En Berlín la oportunidad también fue utilizada para abogar por el respeto a las minorías étnicas y los derechos de las mujeres que en ningún caso tiene por qué asociarse a un interés de un partido político en específico. Son actos político, pero no partidarios, son esfuerzos ciudadanos. En el caso de Berlín una marcha por la vida cobra un significado relevante por su historia; en Colombia marchar por la vida también significa marchar por cambiar los conflictos de clase, raza y género; conflictos que sin resolución justificaron los actos más atroces durante el holocausto en el tercer Reich. Estos conflictos atraviesan todas nuestras prácticas de violencia como colombianos.
Querer hacer de nuestro país un país más igualitario en todas esas esferas no tiene filiación partidista. Esto es un objetivo intermedio para mejorar nuestra mentalidad, nuestra sed de venganza y dar otro paso hacia la resolución de nuestro pasado por vías diferentes a las de la guerra, la violencia y la muerte. Países como Alemania y Colombia tienen mucha tela que cortar para perdonarse a sí mismos por la responsabilidad que tiene sus gobiernos y nosotros como ciudadanía en las millones de muertes que ha cobrado el conflicto en todas sus esferas, no sólo políticas y partidistas.

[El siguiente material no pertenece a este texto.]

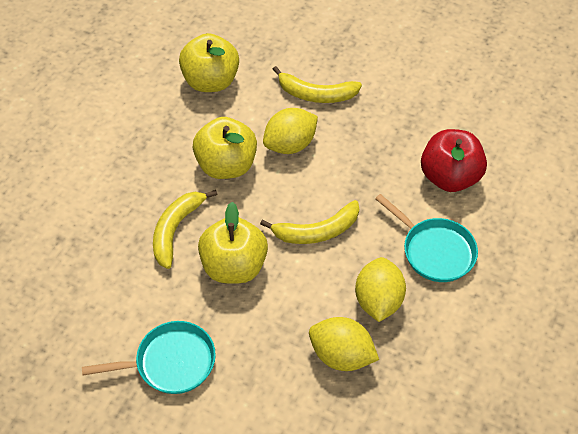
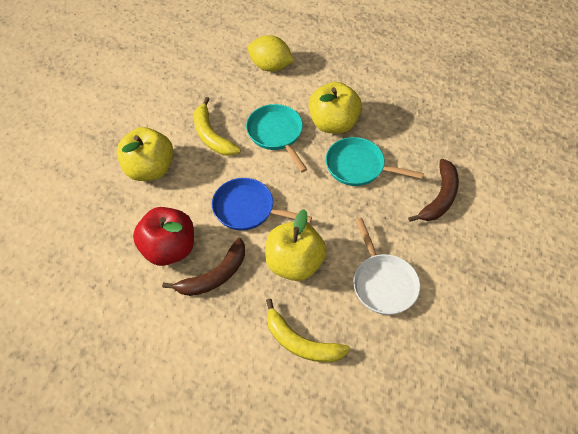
blue pan: 0 -> 1
brown banana: 0 -> 2
white pan: 0 -> 1
yellow banana: 3 -> 2
yellow lemon: 3 -> 1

Por esa razón, el apoyo representado por la comunidad colombiana en Berlín es emblemático en tanto son colombianos que viven en un país que aún lucha por restituir y resarcir los errores del pasado. La diversidad en Colombia es el capital cultural, humano, biológico, material, geográfico más grande de todos. La vida es nuestro recurso más importante, no la muerte como nos han hecho creer las últimas seis décadas de nuestra historia.
Es una pena que un mensaje tan básico se politice por un lado en manos del discurso oficial que busca brillar al atribuirse logrado el sueño de muchos colombianos de vivir sin más guerra y violencia; y por el otro se convierta en las críticas de aquellos que quieren venganza y sangre para perdurar. Hay que recordar que la Alemania nazi fue controlada por un sistema de propaganda que evocaba los deseos más básicos de su población y dirigían el odio hacia ciertos grupos humanos. ¡Qué el mensaje de “la vida es sagrada” no se llene de estratagemas y manipulaciones políticas, no nos dejemos distraer!